Instructions to follow: Which of the lines below contain the string "depth", with case taken into account? Find every such line and copy it out.

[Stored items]
+===+
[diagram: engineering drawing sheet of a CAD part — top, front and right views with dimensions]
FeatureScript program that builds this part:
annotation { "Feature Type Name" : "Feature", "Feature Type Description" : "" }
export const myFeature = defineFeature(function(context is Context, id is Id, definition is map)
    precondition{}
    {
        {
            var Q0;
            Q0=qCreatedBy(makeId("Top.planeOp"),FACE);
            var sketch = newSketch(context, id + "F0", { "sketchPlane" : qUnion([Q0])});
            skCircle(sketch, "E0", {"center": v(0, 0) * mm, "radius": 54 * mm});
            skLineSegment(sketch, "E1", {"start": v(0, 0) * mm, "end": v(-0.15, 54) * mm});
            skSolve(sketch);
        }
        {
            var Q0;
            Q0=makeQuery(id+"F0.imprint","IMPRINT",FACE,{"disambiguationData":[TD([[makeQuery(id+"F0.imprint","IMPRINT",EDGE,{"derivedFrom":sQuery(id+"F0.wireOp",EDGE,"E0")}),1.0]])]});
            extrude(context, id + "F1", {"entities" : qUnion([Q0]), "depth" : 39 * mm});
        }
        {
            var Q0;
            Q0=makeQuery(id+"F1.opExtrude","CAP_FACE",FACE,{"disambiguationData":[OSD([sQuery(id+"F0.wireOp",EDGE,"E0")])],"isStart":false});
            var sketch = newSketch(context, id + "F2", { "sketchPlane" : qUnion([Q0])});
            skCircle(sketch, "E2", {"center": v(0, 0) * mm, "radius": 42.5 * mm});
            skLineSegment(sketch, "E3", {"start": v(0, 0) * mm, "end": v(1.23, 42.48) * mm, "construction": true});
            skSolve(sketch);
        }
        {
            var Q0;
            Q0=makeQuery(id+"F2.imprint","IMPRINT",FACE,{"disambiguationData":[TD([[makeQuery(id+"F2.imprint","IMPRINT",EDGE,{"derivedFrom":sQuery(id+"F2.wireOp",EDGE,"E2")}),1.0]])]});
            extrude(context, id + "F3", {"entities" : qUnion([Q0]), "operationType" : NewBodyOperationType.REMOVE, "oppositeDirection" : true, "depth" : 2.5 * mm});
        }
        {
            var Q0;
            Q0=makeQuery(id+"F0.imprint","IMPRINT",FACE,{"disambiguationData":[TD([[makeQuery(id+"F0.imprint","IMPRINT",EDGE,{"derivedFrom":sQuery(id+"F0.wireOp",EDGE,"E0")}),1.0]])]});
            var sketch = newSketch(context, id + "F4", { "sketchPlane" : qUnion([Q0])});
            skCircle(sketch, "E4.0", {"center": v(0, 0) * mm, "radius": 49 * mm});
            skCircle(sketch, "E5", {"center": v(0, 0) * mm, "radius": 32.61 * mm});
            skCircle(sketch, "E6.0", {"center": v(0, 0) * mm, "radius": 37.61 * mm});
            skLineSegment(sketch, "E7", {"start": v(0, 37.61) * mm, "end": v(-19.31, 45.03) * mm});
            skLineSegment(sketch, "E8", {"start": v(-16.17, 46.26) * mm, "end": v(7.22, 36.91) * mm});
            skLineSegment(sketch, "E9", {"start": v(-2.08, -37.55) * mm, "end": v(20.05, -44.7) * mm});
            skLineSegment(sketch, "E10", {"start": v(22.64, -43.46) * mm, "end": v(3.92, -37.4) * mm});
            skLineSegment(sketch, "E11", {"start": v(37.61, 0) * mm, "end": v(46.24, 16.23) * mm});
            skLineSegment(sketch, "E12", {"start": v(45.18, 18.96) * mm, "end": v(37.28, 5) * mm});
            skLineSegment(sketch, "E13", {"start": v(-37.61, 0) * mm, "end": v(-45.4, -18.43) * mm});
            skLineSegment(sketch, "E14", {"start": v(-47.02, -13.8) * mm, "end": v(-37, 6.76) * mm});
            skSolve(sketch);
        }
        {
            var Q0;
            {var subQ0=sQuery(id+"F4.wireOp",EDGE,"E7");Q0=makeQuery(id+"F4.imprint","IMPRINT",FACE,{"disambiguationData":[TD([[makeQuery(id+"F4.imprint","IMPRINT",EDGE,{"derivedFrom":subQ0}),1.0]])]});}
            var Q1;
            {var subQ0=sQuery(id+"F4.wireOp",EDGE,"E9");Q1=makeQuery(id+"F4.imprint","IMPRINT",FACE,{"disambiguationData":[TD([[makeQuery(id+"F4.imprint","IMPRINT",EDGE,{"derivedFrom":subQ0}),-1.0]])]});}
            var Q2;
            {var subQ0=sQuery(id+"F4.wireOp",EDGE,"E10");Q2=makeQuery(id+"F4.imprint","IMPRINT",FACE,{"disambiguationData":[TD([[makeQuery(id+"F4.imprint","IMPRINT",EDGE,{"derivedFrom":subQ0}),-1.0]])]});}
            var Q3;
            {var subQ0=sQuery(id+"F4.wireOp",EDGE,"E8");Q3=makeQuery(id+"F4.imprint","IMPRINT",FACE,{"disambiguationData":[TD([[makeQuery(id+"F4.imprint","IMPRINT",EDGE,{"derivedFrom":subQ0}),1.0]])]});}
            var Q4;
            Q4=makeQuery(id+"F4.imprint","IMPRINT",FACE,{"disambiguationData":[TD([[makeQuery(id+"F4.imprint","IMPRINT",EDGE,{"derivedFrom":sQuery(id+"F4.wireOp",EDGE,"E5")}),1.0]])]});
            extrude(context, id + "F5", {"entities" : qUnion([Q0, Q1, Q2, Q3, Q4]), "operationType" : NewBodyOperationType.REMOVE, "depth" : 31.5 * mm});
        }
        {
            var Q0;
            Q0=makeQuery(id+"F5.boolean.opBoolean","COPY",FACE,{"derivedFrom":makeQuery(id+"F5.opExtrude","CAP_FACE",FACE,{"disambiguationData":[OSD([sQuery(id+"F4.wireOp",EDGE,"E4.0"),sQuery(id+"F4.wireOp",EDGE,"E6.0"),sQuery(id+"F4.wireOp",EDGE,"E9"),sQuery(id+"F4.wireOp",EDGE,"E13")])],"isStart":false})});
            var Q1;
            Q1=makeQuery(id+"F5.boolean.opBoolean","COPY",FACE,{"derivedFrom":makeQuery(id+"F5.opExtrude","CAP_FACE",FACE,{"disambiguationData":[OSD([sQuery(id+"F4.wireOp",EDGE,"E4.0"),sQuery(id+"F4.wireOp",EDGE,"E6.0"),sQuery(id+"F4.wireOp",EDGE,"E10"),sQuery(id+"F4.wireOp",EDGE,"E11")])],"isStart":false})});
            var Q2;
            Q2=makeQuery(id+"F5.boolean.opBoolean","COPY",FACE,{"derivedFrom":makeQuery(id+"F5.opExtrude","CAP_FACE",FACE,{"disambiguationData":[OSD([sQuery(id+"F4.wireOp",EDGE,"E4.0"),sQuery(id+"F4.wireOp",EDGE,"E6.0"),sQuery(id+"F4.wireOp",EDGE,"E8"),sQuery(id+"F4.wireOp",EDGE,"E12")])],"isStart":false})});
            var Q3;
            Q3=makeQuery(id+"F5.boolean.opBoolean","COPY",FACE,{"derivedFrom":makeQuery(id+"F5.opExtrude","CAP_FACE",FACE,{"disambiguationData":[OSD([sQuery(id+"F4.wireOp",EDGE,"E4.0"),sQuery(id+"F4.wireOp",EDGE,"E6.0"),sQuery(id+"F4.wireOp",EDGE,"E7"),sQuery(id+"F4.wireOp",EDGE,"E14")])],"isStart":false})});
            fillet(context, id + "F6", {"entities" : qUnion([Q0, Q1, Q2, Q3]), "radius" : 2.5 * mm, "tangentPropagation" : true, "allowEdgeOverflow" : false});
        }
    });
+===+
Task result:
            extrude(context, id + "F1", {"entities" : qUnion([Q0]), "depth" : 39 * mm});
            extrude(context, id + "F3", {"entities" : qUnion([Q0]), "operationType" : NewBodyOperationType.REMOVE, "oppositeDirection" : true, "depth" : 2.5 * mm});
            extrude(context, id + "F5", {"entities" : qUnion([Q0, Q1, Q2, Q3, Q4]), "operationType" : NewBodyOperationType.REMOVE, "depth" : 31.5 * mm});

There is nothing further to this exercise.